We linger here a while and then Sarah starts to rummage through her bag. Did I have her iPad? No. Just my own. I log into her account and bring it up on a map. It's at the guest house at the end of a long walk. A lightbulb goes off across her face. Under the pillow? Great place to hide your tablet. No time like the present for a walk. It's still humid outside. A grey cloud sits tight over Prachuap. I aim for the promenade in the hope of a breeze that isn't there, but from here it's easy navigation back to where we had been.
As we walk through the gates to the guest house and before we have taken off our shoes one of the maids briskly walks into the office and comes back a few moments later with the iPad. She tries to explain what we already knew, it was under the pillow. We start the walk back into town.
It seems that PKK has a shortage of tonic. After we had come back to the new room and picked up our laundry, we headed out looking for somewhere to have it washed. We walked the whole way down to the entrance to the airforce base without finding one and looped back into the next road between where we had been and the sea. As we get back towards the hotel we had stayed at before recollection smashed into me about where we went last time and we found our laundrette. We then began the earnest hunt for tonic eventually finding two whole tins in the Tesco Lotus. We had the vaguest of plans to swing by and see JB. He was supposed to have spent the afternoon consoling his Thai sister about a breakup that would be a fair substitute for the plot of Miss Saigon. In our bag a generous hip flask of gin and a miniature version of Jenga (Genga according to the Thai similar-not-rip-off leaflet under the plastic).

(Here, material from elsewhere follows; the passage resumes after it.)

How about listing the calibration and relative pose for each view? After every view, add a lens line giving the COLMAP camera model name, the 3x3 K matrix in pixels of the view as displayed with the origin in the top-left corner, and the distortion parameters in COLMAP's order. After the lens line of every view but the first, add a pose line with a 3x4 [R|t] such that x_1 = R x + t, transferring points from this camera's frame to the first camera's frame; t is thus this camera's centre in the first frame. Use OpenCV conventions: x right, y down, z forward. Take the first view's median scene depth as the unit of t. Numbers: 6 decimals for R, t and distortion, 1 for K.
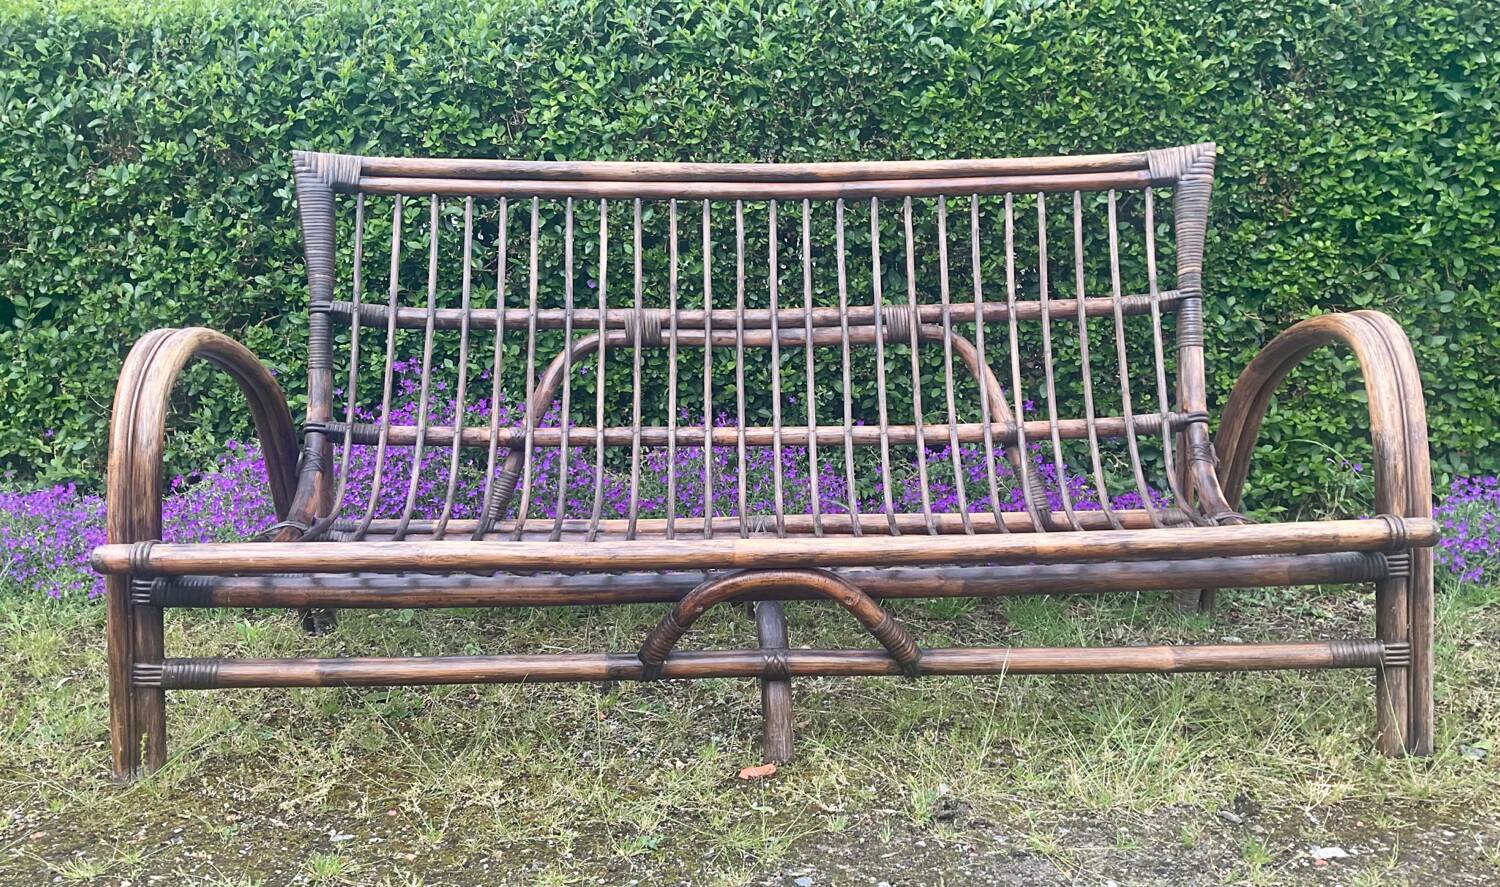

We walk a short section of the sea front looking for JB's placed and I am grateful that though I may have inherited Sarah' ability to sprawl within seconds of arriving anywhere, I haven't yet got her memory. Actually we spotted JB sat on the terrace of the hotel we had potentially planned to stay at. We're introduced to Cyril as a "Shrilankan-Swede" who is a long term resident at the hotel and play a few rounds of 'Genga'. Cyril peels off for dinner with some Thai friends having been sipping a small measure of neat gin. We continue to play until the hip flask is empty.